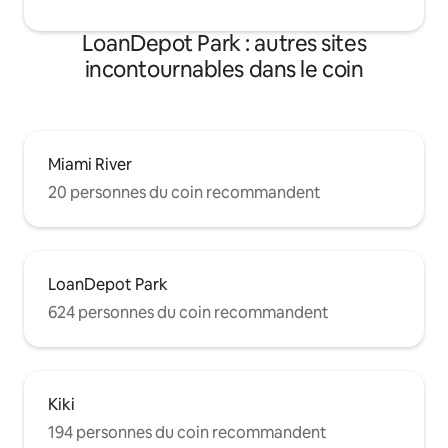
LoanDepot Park : autres sites
incontournables dans le coin
Miami River
20 personnes du coin recommandent
LoanDepot Park
624 personnes du coin recommandent
Kiki
194 personnes du coin recommandent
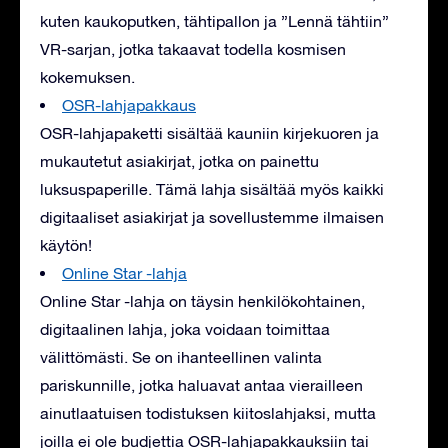
kuten kaukoputken, tähtipallon ja ”Lennä tähtiin”
VR-sarjan, jotka takaavat todella kosmisen
kokemuksen.
OSR-lahjapakkaus
OSR-lahjapaketti sisältää kauniin kirjekuoren ja
mukautetut asiakirjat, jotka on painettu
luksuspaperille. Tämä lahja sisältää myös kaikki
digitaaliset asiakirjat ja sovellustemme ilmaisen
käytön!
Online Star -lahja
Online Star -lahja on täysin henkilökohtainen,
digitaalinen lahja, joka voidaan toimittaa
välittömästi. Se on ihanteellinen valinta
pariskunnille, jotka haluavat antaa vierailleen
ainutlaatuisen todistuksen kiitoslahjaksi, mutta
joilla ei ole budjettia OSR-lahjapakkauksiin tai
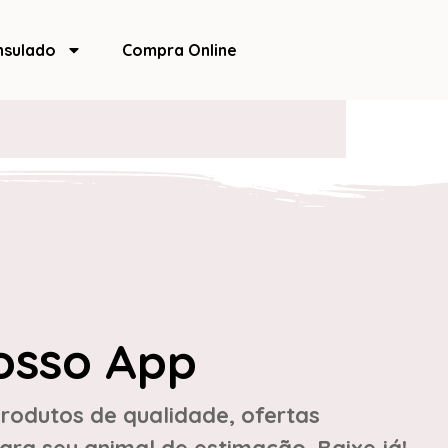
nsulado
Compra Online
osso App
rodutos de qualidade, ofertas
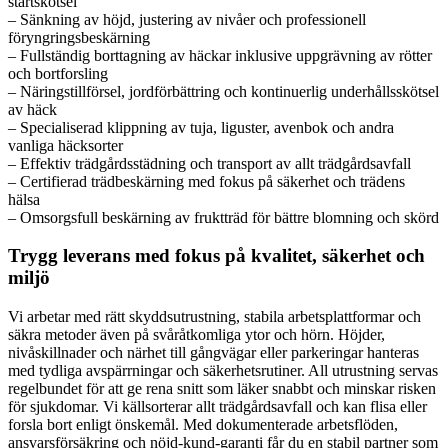
startskötsel
– Sänkning av höjd, justering av nivåer och professionell
föryngringsbeskärning
– Fullständig borttagning av häckar inklusive uppgrävning av rötter
och bortforsling
– Näringstillförsel, jordförbättring och kontinuerlig underhållsskötsel
av häck
– Specialiserad klippning av tuja, liguster, avenbok och andra
vanliga häcksorter
– Effektiv trädgårdsstädning och transport av allt trädgårdsavfall
– Certifierad trädbeskärning med fokus på säkerhet och trädens
hälsa
– Omsorgsfull beskärning av fruktträd för bättre blomning och skörd
Trygg leverans med fokus på kvalitet, säkerhet och
miljö
Vi arbetar med rätt skyddsutrustning, stabila arbetsplattformar och
säkra metoder även på svåråtkomliga ytor och hörn. Höjder,
nivåskillnader och närhet till gångvägar eller parkeringar hanteras
med tydliga avspärrningar och säkerhetsrutiner. All utrustning servas
regelbundet för att ge rena snitt som läker snabbt och minskar risken
för sjukdomar. Vi källsorterar allt trädgårdsavfall och kan flisa eller
forsla bort enligt önskemål. Med dokumenterade arbetsflöden,
ansvarsförsäkring och nöjd-kund-garanti får du en stabil partner som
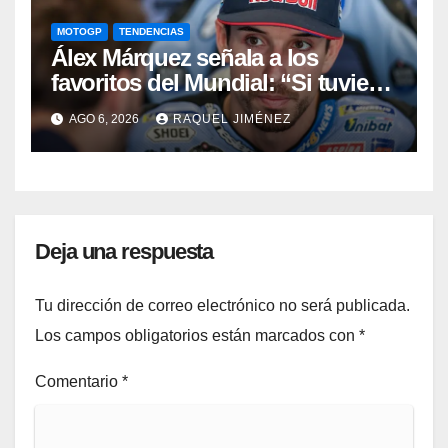
MOTOGP
TENDENCIAS
Álex Márquez señala a los
favoritos del Mundial: “Si tuviera
que apostar mi dinero, ya sabéis
AGO 6, 2026
RAQUEL JIMÉNEZ
por quién sería”
Deja una respuesta
Tu dirección de correo electrónico no será publicada.
Los campos obligatorios están marcados con
*
Comentario
*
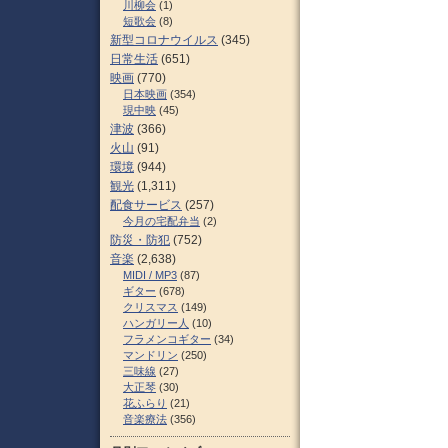
川柳会
(1)
短歌会
(8)
新型コロナウイルス
(345)
日常生活
(651)
映画
(770)
日本映画
(354)
現中映
(45)
津波
(366)
火山
(91)
環境
(944)
観光
(1,311)
配食サービス
(257)
今月の宅配弁当
(2)
防災・防犯
(752)
音楽
(2,638)
MIDI / MP3
(87)
ギター
(678)
クリスマス
(149)
ハンガリー人
(10)
フラメンコギター
(34)
マンドリン
(250)
三味線
(27)
大正琴
(30)
花ふらり
(21)
音楽療法
(356)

→ What the exercise asks:
Copy out all the lines again, putting "Hard Rock Stadium" wherever "LoanDepot Park" appears and keeping everything else the same. Skip the pictures.

→ Exercise solution:
Hard Rock Stadium : autres sites
incontournables dans le coin
Miami River
20 personnes du coin recommandent
Hard Rock Stadium
624 personnes du coin recommandent
Kiki
194 personnes du coin recommandent
kuten kaukoputken, tähtipallon ja ”Lennä tähtiin”
VR-sarjan, jotka takaavat todella kosmisen
kokemuksen.
OSR-lahjapakkaus
OSR-lahjapaketti sisältää kauniin kirjekuoren ja
mukautetut asiakirjat, jotka on painettu
luksuspaperille. Tämä lahja sisältää myös kaikki
digitaaliset asiakirjat ja sovellustemme ilmaisen
käytön!
Online Star -lahja
Online Star -lahja on täysin henkilökohtainen,
digitaalinen lahja, joka voidaan toimittaa
välittömästi. Se on ihanteellinen valinta
pariskunnille, jotka haluavat antaa vierailleen
ainutlaatuisen todistuksen kiitoslahjaksi, mutta
joilla ei ole budjettia OSR-lahjapakkauksiin tai
nsulado
Compra Online
osso App
rodutos de qualidade, ofertas
startskötsel
– Sänkning av höjd, justering av nivåer och professionell
föryngringsbeskärning
– Fullständig borttagning av häckar inklusive uppgrävning av rötter
och bortforsling
– Näringstillförsel, jordförbättring och kontinuerlig underhållsskötsel
av häck
– Specialiserad klippning av tuja, liguster, avenbok och andra
vanliga häcksorter
– Effektiv trädgårdsstädning och transport av allt trädgårdsavfall
– Certifierad trädbeskärning med fokus på säkerhet och trädens
hälsa
– Omsorgsfull beskärning av fruktträd för bättre blomning och skörd
Trygg leverans med fokus på kvalitet, säkerhet och
miljö
Vi arbetar med rätt skyddsutrustning, stabila arbetsplattformar och
säkra metoder även på svåråtkomliga ytor och hörn. Höjder,
nivåskillnader och närhet till gångvägar eller parkeringar hanteras
med tydliga avspärrningar och säkerhetsrutiner. All utrustning servas
regelbundet för att ge rena snitt som läker snabbt och minskar risken
för sjukdomar. Vi källsorterar allt trädgårdsavfall och kan flisa eller
forsla bort enligt önskemål. Med dokumenterade arbetsflöden,
ansvarsförsäkring och nöjd-kund-garanti får du en stabil partner som
MOTOGP
TENDENCIAS
Álex Márquez señala a los
favoritos del Mundial: “Si tuviera
que apostar mi dinero, ya sabéis
AGO 6, 2026
RAQUEL JIMÉNEZ
por quién sería”
Deja una respuesta
Tu dirección de correo electrónico no será publicada.
Los campos obligatorios están marcados con
*
Comentario
*
川柳会
(1)
短歌会
(8)
新型コロナウイルス
(345)
日常生活
(651)
映画
(770)
日本映画
(354)
現中映
(45)
津波
(366)
火山
(91)
環境
(944)
観光
(1,311)
配食サービス
(257)
今月の宅配弁当
(2)
防災・防犯
(752)
音楽
(2,638)
MIDI / MP3
(87)
ギター
(678)
クリスマス
(149)
ハンガリー人
(10)
フラメンコギター
(34)
マンドリン
(250)
三味線
(27)
大正琴
(30)
花ふらり
(21)
音楽療法
(356)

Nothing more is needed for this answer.